PROBLEM DESCRIPTION —
What is needed is an exact repeat of the lines from the one holding "Nedoporučuji v žádném případě, popis výše se" through the final line of the data, with no pictures.

[Transcribed page contents]

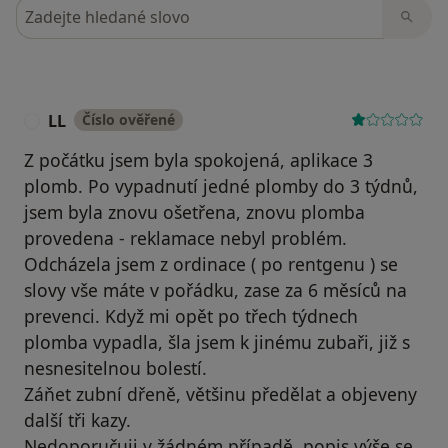
Hledejte v názorech
LL
Číslo ověřené
L
Z počátku jsem byla spokojená, aplikace 3
plomb. Po vypadnutí jedné plomby do 3 týdnů,
jsem byla znovu ošetřena, znovu plomba
provedena - reklamace nebyl problém.
Odcházela jsem z ordinace ( po rentgenu ) se
slovy vše máte v pořádku, zase za 6 měsíců na
prevenci. Když mi opět po třech týdnech
plomba vypadla, šla jsem k jinému zubaři, již s
nesnesitelnou bolestí.
Záňet zubní dřeně, většinu předělat a objeveny
další tři kazy.
Nedoporučuji v žádném případě, popis výše se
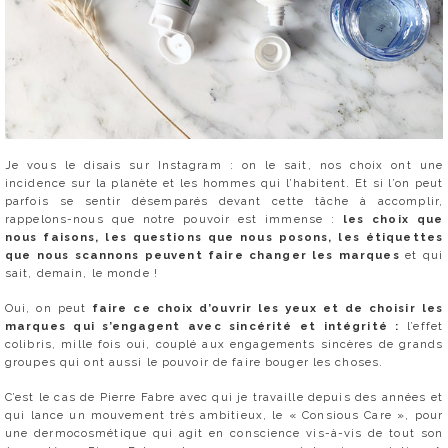
Je vous le disais sur Instagram : on le sait, nos choix ont une
incidence sur la planète et les hommes qui l’habitent. Et si l’on peut
parfois se sentir désemparés devant cette tâche à accomplir,
rappelons-nous que notre pouvoir est immense :
les choix que
nous faisons, les questions que nous posons, les étiquettes
que nous scannons peuvent faire changer les marques
et qui
sait, demain, le monde !
Oui, on peut
faire ce choix d’ouvrir les yeux et de choisir les
marques qui s’engagent avec sincérité et intégrité :
l’effet
colibris, mille fois oui, couplé aux engagements sincères de grands
groupes qui ont aussi le pouvoir de faire bouger les choses.
C’est le cas de Pierre Fabre avec qui je travaille depuis des années et
qui lance un mouvement très ambitieux, le « Consious Care », pour
une dermocosmétique qui agit en conscience vis-à-vis de tout son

RESULT OF THE TASK —
Nedoporučuji v žádném případě, popis výše se
Je vous le disais sur Instagram : on le sait, nos choix ont une
incidence sur la planète et les hommes qui l’habitent. Et si l’on peut
parfois se sentir désemparés devant cette tâche à accomplir,
rappelons-nous que notre pouvoir est immense :
les choix que
nous faisons, les questions que nous posons, les étiquettes
que nous scannons peuvent faire changer les marques
et qui
sait, demain, le monde !
Oui, on peut
faire ce choix d’ouvrir les yeux et de choisir les
marques qui s’engagent avec sincérité et intégrité :
l’effet
colibris, mille fois oui, couplé aux engagements sincères de grands
groupes qui ont aussi le pouvoir de faire bouger les choses.
C’est le cas de Pierre Fabre avec qui je travaille depuis des années et
qui lance un mouvement très ambitieux, le « Consious Care », pour
une dermocosmétique qui agit en conscience vis-à-vis de tout son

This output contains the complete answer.